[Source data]
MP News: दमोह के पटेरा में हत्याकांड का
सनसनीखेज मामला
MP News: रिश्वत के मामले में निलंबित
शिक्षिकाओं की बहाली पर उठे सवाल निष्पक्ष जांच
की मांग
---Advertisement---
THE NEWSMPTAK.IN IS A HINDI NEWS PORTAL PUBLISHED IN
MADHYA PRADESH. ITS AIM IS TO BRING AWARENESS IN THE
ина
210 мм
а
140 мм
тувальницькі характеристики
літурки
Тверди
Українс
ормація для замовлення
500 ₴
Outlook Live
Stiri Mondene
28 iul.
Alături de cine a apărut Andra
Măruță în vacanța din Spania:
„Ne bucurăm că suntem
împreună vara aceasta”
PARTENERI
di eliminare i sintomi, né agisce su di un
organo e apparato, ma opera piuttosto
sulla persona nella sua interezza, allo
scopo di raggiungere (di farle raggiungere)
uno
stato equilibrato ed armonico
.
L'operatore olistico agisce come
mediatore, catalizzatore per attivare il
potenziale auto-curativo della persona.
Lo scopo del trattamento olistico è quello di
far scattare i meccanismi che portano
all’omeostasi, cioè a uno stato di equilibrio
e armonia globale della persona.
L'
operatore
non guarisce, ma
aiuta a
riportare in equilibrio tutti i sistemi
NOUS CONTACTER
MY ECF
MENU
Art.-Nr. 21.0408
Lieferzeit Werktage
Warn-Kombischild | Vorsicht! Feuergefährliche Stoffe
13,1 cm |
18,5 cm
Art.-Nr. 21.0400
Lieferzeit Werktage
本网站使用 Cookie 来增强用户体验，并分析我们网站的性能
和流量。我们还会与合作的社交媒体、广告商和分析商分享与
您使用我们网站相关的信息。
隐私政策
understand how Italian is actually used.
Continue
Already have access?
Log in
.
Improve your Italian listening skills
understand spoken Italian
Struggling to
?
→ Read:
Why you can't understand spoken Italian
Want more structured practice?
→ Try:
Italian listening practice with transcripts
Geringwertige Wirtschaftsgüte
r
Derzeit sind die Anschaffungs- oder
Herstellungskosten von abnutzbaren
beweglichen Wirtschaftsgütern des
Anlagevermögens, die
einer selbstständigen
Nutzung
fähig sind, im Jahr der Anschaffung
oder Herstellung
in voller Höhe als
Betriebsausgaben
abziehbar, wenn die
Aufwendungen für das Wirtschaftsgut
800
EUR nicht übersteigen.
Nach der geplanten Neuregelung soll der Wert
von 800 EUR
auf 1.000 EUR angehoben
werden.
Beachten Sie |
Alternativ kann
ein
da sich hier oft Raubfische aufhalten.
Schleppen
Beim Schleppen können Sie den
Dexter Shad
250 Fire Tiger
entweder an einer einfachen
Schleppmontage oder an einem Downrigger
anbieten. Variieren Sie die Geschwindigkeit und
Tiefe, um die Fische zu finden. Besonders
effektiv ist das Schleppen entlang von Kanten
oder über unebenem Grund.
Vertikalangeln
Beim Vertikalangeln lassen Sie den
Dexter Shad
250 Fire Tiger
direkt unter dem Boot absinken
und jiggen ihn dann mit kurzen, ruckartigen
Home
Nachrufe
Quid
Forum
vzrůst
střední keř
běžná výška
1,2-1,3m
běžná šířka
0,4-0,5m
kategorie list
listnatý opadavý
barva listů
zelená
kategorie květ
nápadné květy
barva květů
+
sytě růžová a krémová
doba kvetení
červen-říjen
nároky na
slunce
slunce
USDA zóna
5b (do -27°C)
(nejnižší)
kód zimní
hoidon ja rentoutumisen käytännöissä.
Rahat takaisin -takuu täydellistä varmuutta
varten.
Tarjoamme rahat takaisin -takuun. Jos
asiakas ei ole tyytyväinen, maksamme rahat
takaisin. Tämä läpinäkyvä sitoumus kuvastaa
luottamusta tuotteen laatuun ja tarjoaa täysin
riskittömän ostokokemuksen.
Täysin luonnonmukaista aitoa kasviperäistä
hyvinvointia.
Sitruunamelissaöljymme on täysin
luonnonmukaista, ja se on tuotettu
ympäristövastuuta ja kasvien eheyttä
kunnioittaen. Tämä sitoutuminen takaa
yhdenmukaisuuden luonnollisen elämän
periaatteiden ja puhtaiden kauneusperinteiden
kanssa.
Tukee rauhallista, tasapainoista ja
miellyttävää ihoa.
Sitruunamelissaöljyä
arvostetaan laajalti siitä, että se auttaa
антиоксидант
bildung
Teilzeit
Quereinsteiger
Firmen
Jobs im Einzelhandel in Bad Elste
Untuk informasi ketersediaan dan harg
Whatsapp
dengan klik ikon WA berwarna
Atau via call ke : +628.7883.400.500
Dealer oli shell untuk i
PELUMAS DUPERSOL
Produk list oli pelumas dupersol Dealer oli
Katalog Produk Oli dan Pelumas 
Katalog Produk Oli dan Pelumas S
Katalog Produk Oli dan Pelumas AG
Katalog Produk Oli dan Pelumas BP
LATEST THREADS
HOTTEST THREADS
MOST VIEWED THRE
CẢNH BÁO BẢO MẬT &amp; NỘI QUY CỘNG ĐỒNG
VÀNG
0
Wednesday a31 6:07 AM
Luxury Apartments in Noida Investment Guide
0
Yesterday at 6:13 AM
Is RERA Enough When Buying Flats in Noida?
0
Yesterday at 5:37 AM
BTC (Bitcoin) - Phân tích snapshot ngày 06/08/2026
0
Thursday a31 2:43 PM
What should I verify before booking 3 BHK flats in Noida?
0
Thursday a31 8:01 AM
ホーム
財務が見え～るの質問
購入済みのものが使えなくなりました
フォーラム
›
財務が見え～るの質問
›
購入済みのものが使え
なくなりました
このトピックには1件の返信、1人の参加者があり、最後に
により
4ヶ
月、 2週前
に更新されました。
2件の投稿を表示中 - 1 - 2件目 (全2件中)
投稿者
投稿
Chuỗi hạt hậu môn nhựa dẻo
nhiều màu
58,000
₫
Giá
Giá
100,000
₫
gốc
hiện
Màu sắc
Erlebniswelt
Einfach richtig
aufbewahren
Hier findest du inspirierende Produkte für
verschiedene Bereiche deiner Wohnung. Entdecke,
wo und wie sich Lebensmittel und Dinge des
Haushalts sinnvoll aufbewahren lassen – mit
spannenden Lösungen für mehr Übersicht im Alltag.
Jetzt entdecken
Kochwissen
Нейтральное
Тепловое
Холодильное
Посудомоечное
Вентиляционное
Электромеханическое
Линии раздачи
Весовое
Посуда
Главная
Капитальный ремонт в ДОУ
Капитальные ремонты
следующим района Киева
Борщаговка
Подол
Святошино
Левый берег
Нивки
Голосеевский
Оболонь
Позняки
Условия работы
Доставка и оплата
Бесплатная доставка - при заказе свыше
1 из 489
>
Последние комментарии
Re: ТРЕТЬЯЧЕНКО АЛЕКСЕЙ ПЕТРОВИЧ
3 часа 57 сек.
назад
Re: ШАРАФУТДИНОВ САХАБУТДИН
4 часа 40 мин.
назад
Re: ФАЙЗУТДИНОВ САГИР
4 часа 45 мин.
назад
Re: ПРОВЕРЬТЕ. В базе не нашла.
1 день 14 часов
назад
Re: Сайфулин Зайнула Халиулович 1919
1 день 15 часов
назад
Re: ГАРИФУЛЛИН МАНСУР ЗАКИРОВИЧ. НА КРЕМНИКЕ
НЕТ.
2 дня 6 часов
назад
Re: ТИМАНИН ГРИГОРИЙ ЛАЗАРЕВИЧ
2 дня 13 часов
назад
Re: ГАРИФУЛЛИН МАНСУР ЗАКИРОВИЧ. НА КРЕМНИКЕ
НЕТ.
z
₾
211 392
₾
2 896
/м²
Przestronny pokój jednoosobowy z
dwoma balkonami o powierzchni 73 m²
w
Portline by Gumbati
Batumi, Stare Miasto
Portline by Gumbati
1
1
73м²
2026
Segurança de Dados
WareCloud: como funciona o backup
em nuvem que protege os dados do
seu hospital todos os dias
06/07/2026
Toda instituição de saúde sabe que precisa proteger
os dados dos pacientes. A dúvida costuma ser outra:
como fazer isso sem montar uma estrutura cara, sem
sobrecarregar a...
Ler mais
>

Your assignment: Retype everything in the records from the very first line down to the line containing "stato equilibrato ed armonico", with both ends included.

Result of this task:
MP News: दमोह के पटेरा में हत्याकांड का
सनसनीखेज मामला
MP News: रिश्वत के मामले में निलंबित
शिक्षिकाओं की बहाली पर उठे सवाल निष्पक्ष जांच
की मांग
---Advertisement---
THE NEWSMPTAK.IN IS A HINDI NEWS PORTAL PUBLISHED IN
MADHYA PRADESH. ITS AIM IS TO BRING AWARENESS IN THE
ина
210 мм
а
140 мм
тувальницькі характеристики
літурки
Тверди
Українс
ормація для замовлення
500 ₴
Outlook Live
Stiri Mondene
28 iul.
Alături de cine a apărut Andra
Măruță în vacanța din Spania:
„Ne bucurăm că suntem
împreună vara aceasta”
PARTENERI
di eliminare i sintomi, né agisce su di un
organo e apparato, ma opera piuttosto
sulla persona nella sua interezza, allo
scopo di raggiungere (di farle raggiungere)
uno
stato equilibrato ed armonico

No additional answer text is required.